TEXT PASSAGE:
In addition, the projection display device provided by the embodiments of the present disclosure may also be used for other types of projection apparatuses such as home projectors and vehicle-mounted projectors, which is not limited in the embodiment of the present disclosure.

It should be understood that, the steps may be reordered, added, or deleted by using the flows in various forms, which are shown above. For example, the steps described in the present disclosure may be executed in parallel, or executed sequentially, or executed in different orders, as long as a desired result of the technical solution disclosed by the embodiments of the present disclosure can be realized, and the manner is not limited in the present disclosure herein.

In addition, the terms “first” and “second” are merely used for a purpose of description, and cannot be understood as indicating or implying relative importance or implying the number of the technical features indicated. Therefore, the features that are limited to have “first” and “second” may explicitly or implicitly include at least one of these features. In the description of the present disclosure, the meaning of “a plurality of” refers to two or more, unless otherwise specifically limited.

The above is merely a specific implementation manner of the present disclosure, however, the protection scope of the present disclosure is not limited thereto, and any skilled in the art may easily conceive of changes or substitutions within the technical scope disclosed by the present disclosure, and all those changes or substitutions should be included in the protection scope of the present disclosure. Therefore, the protection scope of the present disclosure should be based on the protection scope of the claims.

EXERCISE REQUIREMENTS: Please state what "a plurality of" means according to the patent passage above.

DATASET RECORDS:
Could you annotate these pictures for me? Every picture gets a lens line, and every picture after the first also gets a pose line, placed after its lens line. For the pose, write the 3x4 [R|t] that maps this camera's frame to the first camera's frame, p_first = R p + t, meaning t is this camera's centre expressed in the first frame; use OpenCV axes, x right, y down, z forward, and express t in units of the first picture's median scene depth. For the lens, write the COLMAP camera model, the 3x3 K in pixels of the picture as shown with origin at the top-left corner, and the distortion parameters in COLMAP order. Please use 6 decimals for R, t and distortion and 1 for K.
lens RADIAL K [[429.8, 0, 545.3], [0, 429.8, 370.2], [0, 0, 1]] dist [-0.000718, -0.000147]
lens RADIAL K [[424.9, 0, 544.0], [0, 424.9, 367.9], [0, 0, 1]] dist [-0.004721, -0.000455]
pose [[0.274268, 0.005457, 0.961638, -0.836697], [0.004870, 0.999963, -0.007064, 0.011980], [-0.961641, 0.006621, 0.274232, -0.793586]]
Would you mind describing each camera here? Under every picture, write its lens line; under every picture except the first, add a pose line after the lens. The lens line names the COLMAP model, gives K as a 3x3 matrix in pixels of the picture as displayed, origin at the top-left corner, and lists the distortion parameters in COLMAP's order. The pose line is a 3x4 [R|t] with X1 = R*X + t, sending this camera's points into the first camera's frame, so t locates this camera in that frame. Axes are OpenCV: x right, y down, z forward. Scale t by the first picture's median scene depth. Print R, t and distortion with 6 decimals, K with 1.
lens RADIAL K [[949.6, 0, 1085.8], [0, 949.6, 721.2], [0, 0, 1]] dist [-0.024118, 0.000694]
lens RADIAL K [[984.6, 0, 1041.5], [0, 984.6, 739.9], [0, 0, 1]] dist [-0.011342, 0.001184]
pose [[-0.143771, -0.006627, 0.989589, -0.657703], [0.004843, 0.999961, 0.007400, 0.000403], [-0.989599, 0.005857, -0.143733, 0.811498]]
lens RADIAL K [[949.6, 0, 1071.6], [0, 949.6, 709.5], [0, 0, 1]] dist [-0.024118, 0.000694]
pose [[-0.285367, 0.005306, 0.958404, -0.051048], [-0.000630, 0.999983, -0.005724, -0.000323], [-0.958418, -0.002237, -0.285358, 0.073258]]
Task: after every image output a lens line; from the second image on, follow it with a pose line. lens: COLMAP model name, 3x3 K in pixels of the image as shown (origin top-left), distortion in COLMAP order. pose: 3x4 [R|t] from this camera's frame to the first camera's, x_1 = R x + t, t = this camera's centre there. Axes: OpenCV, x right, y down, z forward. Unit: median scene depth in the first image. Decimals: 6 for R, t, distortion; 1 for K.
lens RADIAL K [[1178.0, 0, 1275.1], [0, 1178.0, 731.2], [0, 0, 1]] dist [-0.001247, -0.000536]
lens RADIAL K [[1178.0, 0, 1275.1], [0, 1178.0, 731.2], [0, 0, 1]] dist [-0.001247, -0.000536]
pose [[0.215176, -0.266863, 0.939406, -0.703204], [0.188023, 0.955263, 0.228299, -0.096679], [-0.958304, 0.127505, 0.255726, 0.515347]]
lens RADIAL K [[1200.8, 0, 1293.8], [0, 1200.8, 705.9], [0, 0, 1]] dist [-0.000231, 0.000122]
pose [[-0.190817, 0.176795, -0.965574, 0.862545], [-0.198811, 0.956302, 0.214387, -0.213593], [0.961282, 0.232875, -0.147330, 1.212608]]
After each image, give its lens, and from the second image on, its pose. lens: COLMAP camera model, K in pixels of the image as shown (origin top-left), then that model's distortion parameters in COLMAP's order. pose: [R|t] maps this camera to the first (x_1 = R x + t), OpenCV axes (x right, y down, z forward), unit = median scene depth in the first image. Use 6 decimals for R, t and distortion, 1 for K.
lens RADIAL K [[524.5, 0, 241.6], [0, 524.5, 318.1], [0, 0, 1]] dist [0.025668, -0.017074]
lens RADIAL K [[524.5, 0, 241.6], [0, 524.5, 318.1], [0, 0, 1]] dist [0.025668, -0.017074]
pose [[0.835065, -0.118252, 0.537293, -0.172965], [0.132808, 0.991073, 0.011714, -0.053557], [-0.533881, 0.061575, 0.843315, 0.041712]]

SOLVED EXERCISE: Two or more, unless otherwise specifically limited.